Seorang dokter muda berparas cantik bernama Renata yang akrab dipanggil Ren oleh orang-orang sekitarnya kini telah resmi bekerja di rumah sakit Medika Hutama. Sebuah rumah sakit elit milik keluarga Hutama. Tak pernah terbayangkan oleh Renata bisa diterima bekerja di rumah sakit elit tersebut tanpa perantara ataupun promosi dari orang dalam. Berkat usaha dan kecerdasannya, ia mampu lolos dalam tes dan diterima bekerja di rumah sakit tersebut sebagai dokter anak.
Pagi ini, dengan langkah tergesa-gesa, Renata menyusuri lorong demi lorong karena ada seorang pasien baru yang membutuhkan pertolongannya.
"Semangat, Ren," ucap Renata sembari mempercepat ayunan langkahnya.
Saking semangatnya tanpa sengaja Renata menyenggol lengan seorang wanita paruh baya yang berjalan menunduk seperti sedang mencari sesuatu yang berada di dalam tasnya. Yap, wanita paruh baya tersebut mencari ponselnya. Namun naas, ponsel wanita tersebut terjatuh karena tersenggol oleh lengan Renata.
Brukk takkk
"Ma-maaf Bu, maaf kan saya tidak sengaja," ucap Ren merasa bersalah. Tangan Ren seketika langsung terulur ke bawah mengambil dan memeriksa ponsel si wanita paruh baya yang terjatuh akibat tersenggol olehnya.
Dengan muka ramah wanita tersebut justru tersenyum dan mengindahkan ucapan Renata karena ia juga merasa salah dalam hal tersebut.
"Tak apa, Dok. Saya yang salah karena terlalu panik mencari ponsel hingga tak melihat ada Dokter yang berjalan dari arah depan saya," ucap wanita tersebut dengan senyum ramahnya.
"Tidak ... Tidak, saya yang salah, Bu. Saya terlalu tergesa-gesa menyebabkan ponsel Ibu jatuh. Untung saja ponselnya tidak apa-apa, Bu. Sekali lagi maafkan saya ya, Bu," ucap Renata sambil mengelus punggung tangan wanita tersebut.
"Ahh ya ... maaf saya permisi dulu ya, Bu. Ada pasien yang harus segera saya tangani," ucap Renata sopan.
"Baik dokter ... silakan," jawab wanita ramah tersebut.
Renata mengayunkan kaki jenjangnya lebih cepat menjadi setengah berlari.
"Semoga saja aku tidak terlambat," batin Renata.
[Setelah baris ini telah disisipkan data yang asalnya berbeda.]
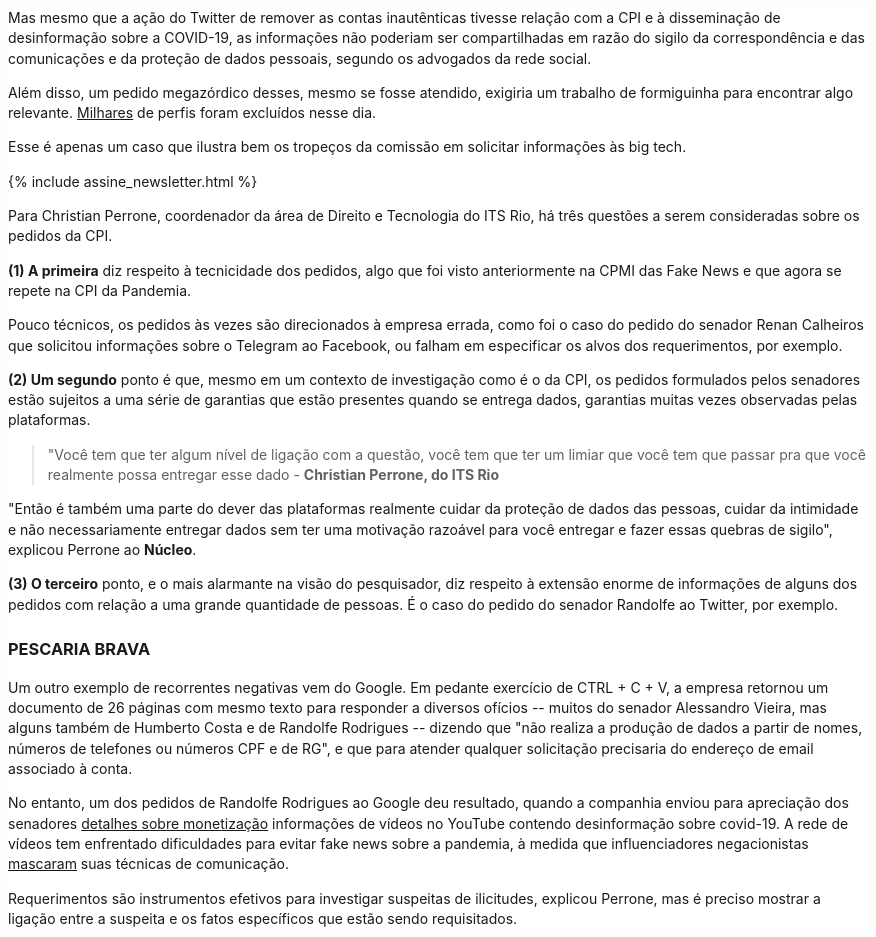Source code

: Mas mesmo que a ação do Twitter de remover as contas inautênticas tivesse relação com a CPI e à disseminação de desinformação sobre a COVID-19, as informações não poderiam ser compartilhadas em razão do sigilo da correspondência e das comunicações e da proteção de dados pessoais, segundo os advogados da rede social.

Além disso, um pedido megazórdico desses, mesmo se fosse atendido, exigiria um trabalho de formiguinha para encontrar algo relevante. [Milhares](https://nucleo.jor.br/curtas/2021-06-14-twitter-direita-perdem-seguidores) de perfis foram excluídos nesse dia.

Esse é apenas um caso que ilustra bem os tropeços da comissão em solicitar informações às big tech.

{% include assine_newsletter.html %}

Para Christian Perrone, coordenador da área de Direito e Tecnologia do ITS Rio, há três questões a serem consideradas sobre os pedidos da CPI.

**(1) A primeira** diz respeito à tecnicidade dos pedidos, algo que foi visto anteriormente na CPMI das Fake News e que agora se repete na CPI da Pandemia.

Pouco técnicos, os pedidos às vezes são direcionados à empresa errada, como foi o caso do pedido do senador Renan Calheiros que solicitou informações sobre o Telegram ao Facebook, ou falham em especificar os alvos dos requerimentos, por exemplo. 

**(2) Um segundo** ponto é que, mesmo em um contexto de investigação como é o da CPI, os pedidos formulados pelos senadores estão sujeitos a uma série de garantias que estão presentes quando se entrega dados, garantias muitas vezes observadas pelas plataformas.

> "Você tem que ter algum nível de ligação com a questão, você tem que ter um limiar que você tem que passar pra que você realmente possa entregar esse dado - **Christian Perrone, do ITS Rio**

"Então é também uma parte do dever das plataformas realmente cuidar da proteção de dados das pessoas, cuidar da intimidade e não necessariamente entregar dados sem ter uma motivação razoável para você entregar e fazer essas quebras de sigilo", explicou Perrone ao **Núcleo**.

**(3) O terceiro** ponto, e o mais alarmante na visão do pesquisador, diz respeito à extensão enorme de informações de alguns dos pedidos com relação a uma grande quantidade de pessoas. É o caso do pedido do senador Randolfe ao Twitter, por exemplo.


### PESCARIA BRAVA

Um outro exemplo de recorrentes negativas vem do Google. Em pedante exercício de CTRL + C + V, a empresa retornou um documento de 26 páginas com mesmo texto para responder a diversos ofícios -- muitos do senador Alessandro Vieira, mas alguns também de Humberto Costa e de Randolfe Rodrigues -- dizendo que "não realiza a produção de dados a partir de nomes, números de telefones ou números CPF e de RG", e que para atender qualquer solicitação precisaria do endereço de email associado à conta.

No entanto, um dos pedidos de Randolfe Rodrigues ao Google deu resultado, quando a companhia enviou para apreciação dos senadores [detalhes sobre monetização](https://oglobo.globo.com/brasil/canais-na-internet-ganharam-dinheiro-com-fake-news-sobre-covid-informa-google-cpi-25058339) informações de vídeos no YouTube contendo desinformação sobre covid-19. A rede de vídeos tem enfrentado dificuldades para evitar fake news sobre a pandemia, à medida que influenciadores negacionistas [mascaram](https://www.bbc.com/portuguese/internacional-56287598) suas técnicas de comunicação.

Requerimentos são instrumentos efetivos para investigar suspeitas de ilicitudes, explicou Perrone, mas é preciso mostrar a ligação entre a suspeita e os fatos específicos que estão sendo requisitados.
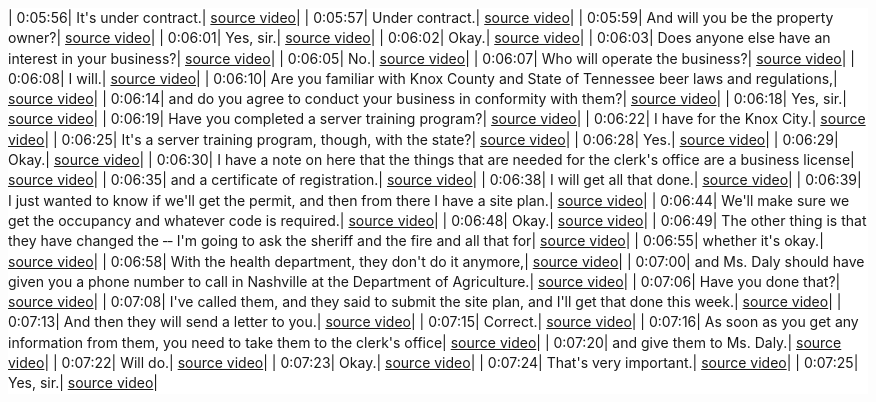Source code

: | 0:05:56| It's under contract.| [source video](https://archive.org/details/co-com-r-267-230515-beer-board_202307?start=356.02)|
| 0:05:57| Under contract.| [source video](https://archive.org/details/co-com-r-267-230515-beer-board_202307?start=357.02)|
| 0:05:59| And will you be the property owner?| [source video](https://archive.org/details/co-com-r-267-230515-beer-board_202307?start=359.02)|
| 0:06:01| Yes, sir.| [source video](https://archive.org/details/co-com-r-267-230515-beer-board_202307?start=361.02)|
| 0:06:02| Okay.| [source video](https://archive.org/details/co-com-r-267-230515-beer-board_202307?start=362.02)|
| 0:06:03| Does anyone else have an interest in your business?| [source video](https://archive.org/details/co-com-r-267-230515-beer-board_202307?start=363.02)|
| 0:06:05| No.| [source video](https://archive.org/details/co-com-r-267-230515-beer-board_202307?start=365.02)|
| 0:06:07| Who will operate the business?| [source video](https://archive.org/details/co-com-r-267-230515-beer-board_202307?start=367.02)|
| 0:06:08| I will.| [source video](https://archive.org/details/co-com-r-267-230515-beer-board_202307?start=368.02)|
| 0:06:10| Are you familiar with Knox County and State of Tennessee beer laws and regulations,| [source video](https://archive.org/details/co-com-r-267-230515-beer-board_202307?start=370.02)|
| 0:06:14| and do you agree to conduct your business in conformity with them?| [source video](https://archive.org/details/co-com-r-267-230515-beer-board_202307?start=374.02)|
| 0:06:18| Yes, sir.| [source video](https://archive.org/details/co-com-r-267-230515-beer-board_202307?start=378.02)|
| 0:06:19| Have you completed a server training program?| [source video](https://archive.org/details/co-com-r-267-230515-beer-board_202307?start=379.02)|
| 0:06:22| I have for the Knox City.| [source video](https://archive.org/details/co-com-r-267-230515-beer-board_202307?start=382.02)|
| 0:06:25| It's a server training program, though, with the state?| [source video](https://archive.org/details/co-com-r-267-230515-beer-board_202307?start=385.02)|
| 0:06:28| Yes.| [source video](https://archive.org/details/co-com-r-267-230515-beer-board_202307?start=388.02)|
| 0:06:29| Okay.| [source video](https://archive.org/details/co-com-r-267-230515-beer-board_202307?start=389.02)|
| 0:06:30| I have a note on here that the things that are needed for the clerk's office are a business license| [source video](https://archive.org/details/co-com-r-267-230515-beer-board_202307?start=390.02)|
| 0:06:35| and a certificate of registration.| [source video](https://archive.org/details/co-com-r-267-230515-beer-board_202307?start=395.02)|
| 0:06:38| I will get all that done.| [source video](https://archive.org/details/co-com-r-267-230515-beer-board_202307?start=398.02)|
| 0:06:39| I just wanted to know if we'll get the permit, and then from there I have a site plan.| [source video](https://archive.org/details/co-com-r-267-230515-beer-board_202307?start=399.02)|
| 0:06:44| We'll make sure we get the occupancy and whatever code is required.| [source video](https://archive.org/details/co-com-r-267-230515-beer-board_202307?start=404.02)|
| 0:06:48| Okay.| [source video](https://archive.org/details/co-com-r-267-230515-beer-board_202307?start=408.02)|
| 0:06:49| The other thing is that they have changed the ‑‑ I'm going to ask the sheriff and the fire and all that for| [source video](https://archive.org/details/co-com-r-267-230515-beer-board_202307?start=409.02)|
| 0:06:55| whether it's okay.| [source video](https://archive.org/details/co-com-r-267-230515-beer-board_202307?start=415.02)|
| 0:06:58| With the health department, they don't do it anymore,| [source video](https://archive.org/details/co-com-r-267-230515-beer-board_202307?start=418.02)|
| 0:07:00| and Ms. Daly should have given you a phone number to call in Nashville at the Department of Agriculture.| [source video](https://archive.org/details/co-com-r-267-230515-beer-board_202307?start=420.02)|
| 0:07:06| Have you done that?| [source video](https://archive.org/details/co-com-r-267-230515-beer-board_202307?start=426.02)|
| 0:07:08| I've called them, and they said to submit the site plan, and I'll get that done this week.| [source video](https://archive.org/details/co-com-r-267-230515-beer-board_202307?start=428.02)|
| 0:07:13| And then they will send a letter to you.| [source video](https://archive.org/details/co-com-r-267-230515-beer-board_202307?start=433.02)|
| 0:07:15| Correct.| [source video](https://archive.org/details/co-com-r-267-230515-beer-board_202307?start=435.02)|
| 0:07:16| As soon as you get any information from them, you need to take them to the clerk's office| [source video](https://archive.org/details/co-com-r-267-230515-beer-board_202307?start=436.02)|
| 0:07:20| and give them to Ms. Daly.| [source video](https://archive.org/details/co-com-r-267-230515-beer-board_202307?start=440.02)|
| 0:07:22| Will do.| [source video](https://archive.org/details/co-com-r-267-230515-beer-board_202307?start=442.02)|
| 0:07:23| Okay.| [source video](https://archive.org/details/co-com-r-267-230515-beer-board_202307?start=443.02)|
| 0:07:24| That's very important.| [source video](https://archive.org/details/co-com-r-267-230515-beer-board_202307?start=444.02)|
| 0:07:25| Yes, sir.| [source video](https://archive.org/details/co-com-r-267-230515-beer-board_202307?start=445.02)|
Sementara wanita yang Renata tabrak tadi masih diam di tempat memandangi punggung Renata berlalu. Wanita yang masih terlihat modis meski usianya tak lagi muda itu ternyata adalah Bu Anna, Ibu dari pemilik rumah sakit tempat Ren bekerja.
Namun meski Renata tak mengetahui siapa yang ia tabrak, Renata tetap ramah dan sopan, membuat Anna kagum pada sifat Renata.
Anna masih tercenung, ia mengingat-ingat wajah Renata, detik selanjutnya ia penasaran siapa dokter yang baru ia lihat tersebut. Anna mengira jika Ren adalah dokter baru hingga tak mengenali ataupun menyapa dirinya sebagai ibu si pemilik rumah sakit tempat ia bekerja.
"Cantik, baik, sopan dan idaman. Semoga Dafa mendapatkan jodoh yang seperti itu," gumam Anna sambil mengingat-mengingat senyum Renata.
Renata membuka knop pintu sebuah ruangan VVIP. Ia melihat seorang bocah laki-laki terbaring lemah di atas brangkar. Ia pun bergerak mendekat, diambilnya sebuah stetoskop yang ia simpan di dalam saku snelli-nya.
Renata memeriksa anak laki-laki tersebut, ia lantas mengambil sebuah termometer untuk mengukur suhu tubuh si bocah laki-laki tersebut. Ternyata anak itu mengalami demam tinggi.
"Maaf, Bu sejak kapan putra Ibu demam?" tanya Renata kepada seorang wanita paruh baya bertubuh gendut yang masih mengenakan setelan baju tidur.
"Sejak tadi malam, Dok. Den Kafa muntah-muntah dan panas badannya," adu wanita itu.